Mason's prosecution attracted criticism from civil-rights and voting-rights organizations. The ACLU of Texas, the Texas Civil Rights Project, the League of Women Voters of Texas, and a bipartisan group of former state and federal prosecutors represented by the States United Democracy Center filed amicus briefs supporting Mason's appeal.

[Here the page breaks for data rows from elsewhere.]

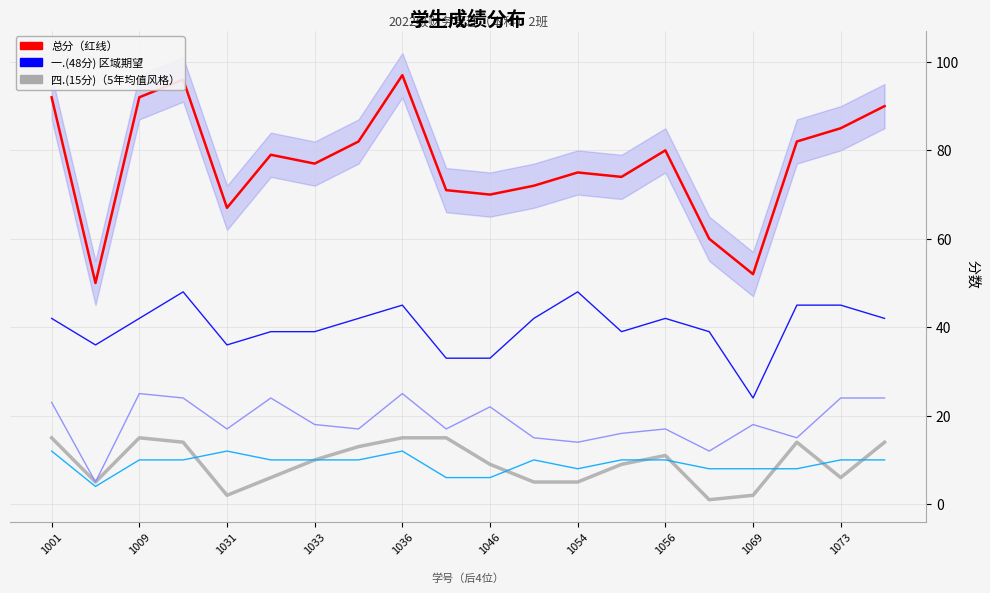

What is the difference between the highest and lowest values at 19?

80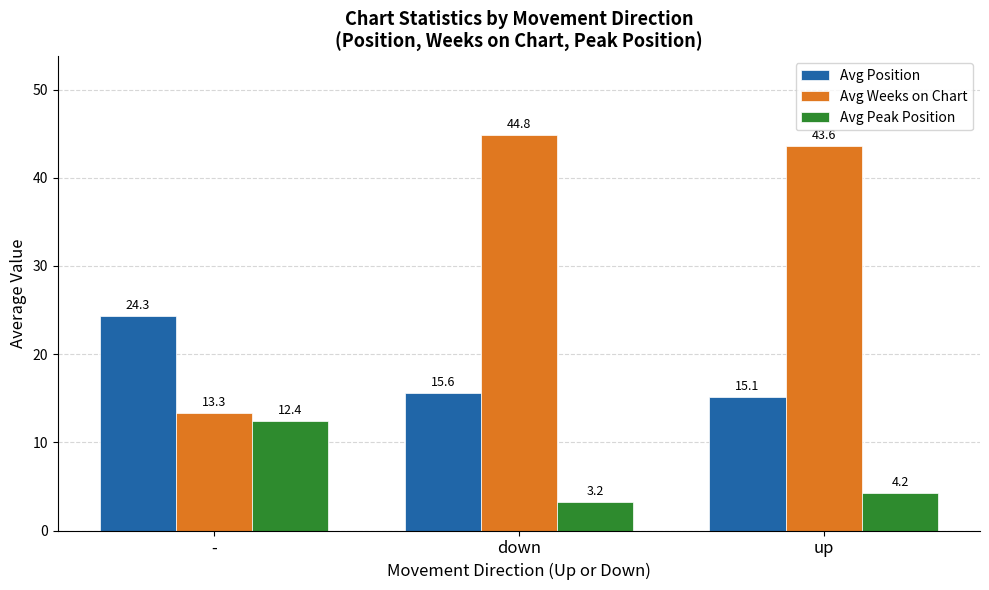

Where is Avg Peak Position nearest to the value 7?

up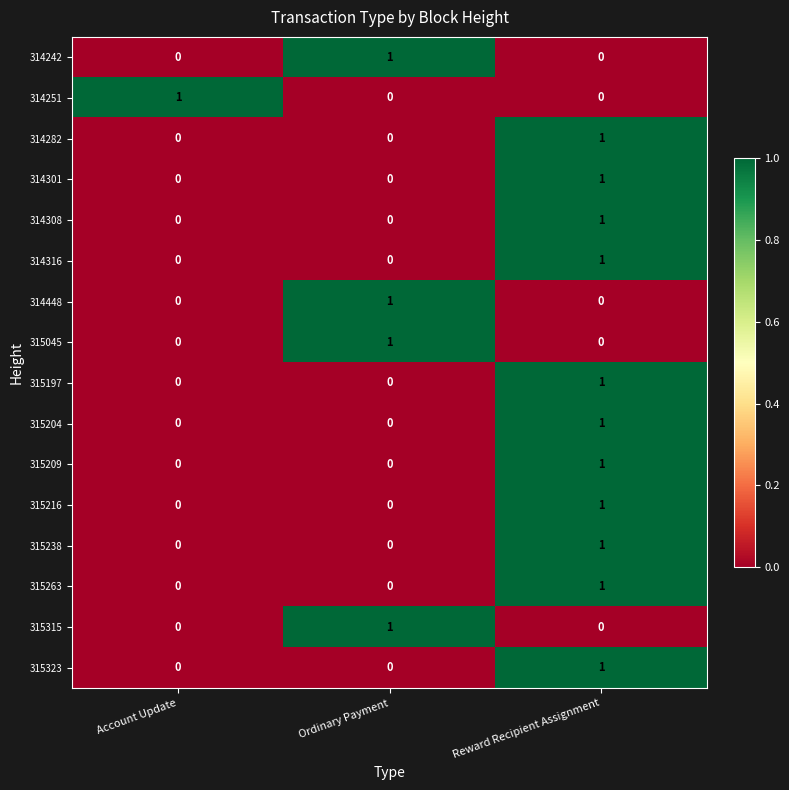

At which category is the sum across all series the highest?

Reward Recipient Assignment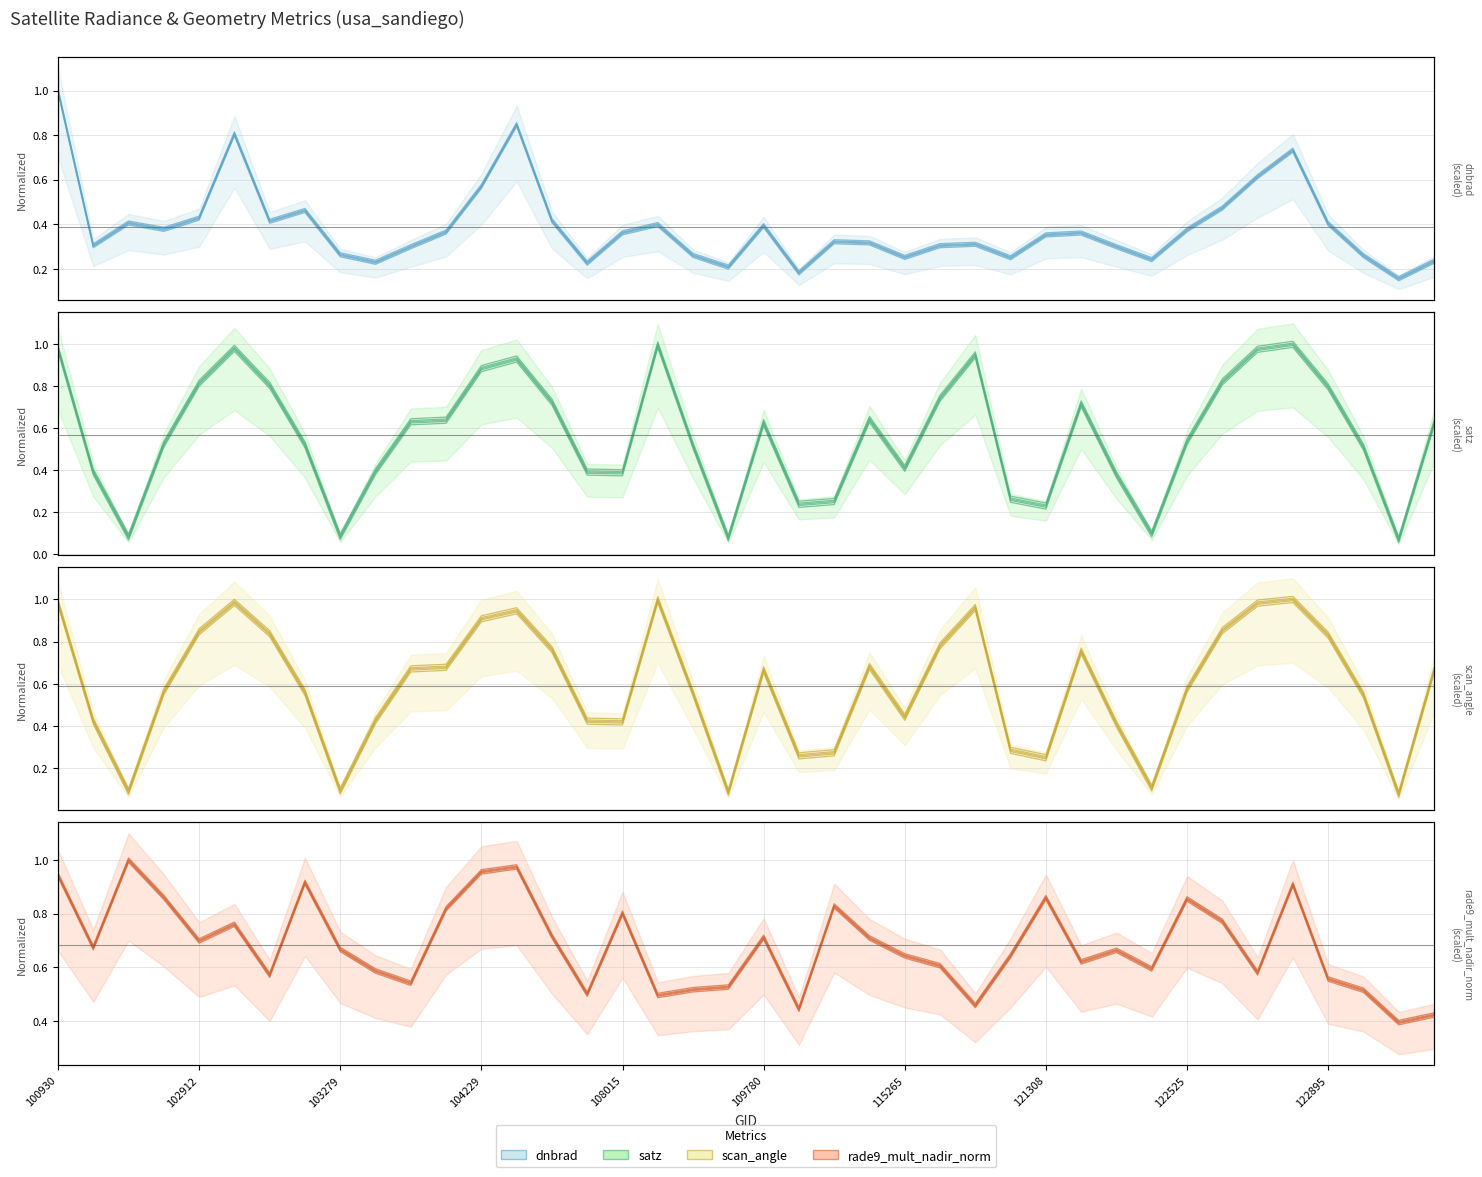

What is the average value of the satz series?

0.6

In 2021, the Texas Legislature amended the illegal-voting statute to provide that a person could not be convicted solely because the person signed a provisional ballot, requiring additional evidence that the person knowingly attempted to cast an unlawful vote.

== Advocacy ==
After her conviction, Mason became involved in voting-rights advocacy. In 2020, she founded the organization Crystal Mason: The Fight Against Voter Suppression, which sought to educate people about voting eligibility and rights. In 2022, Mason was the keynote speaker at San Antonio's annual Martin Luther King Jr. March and related commemorative events, where she spoke about her prosecution and voting rights.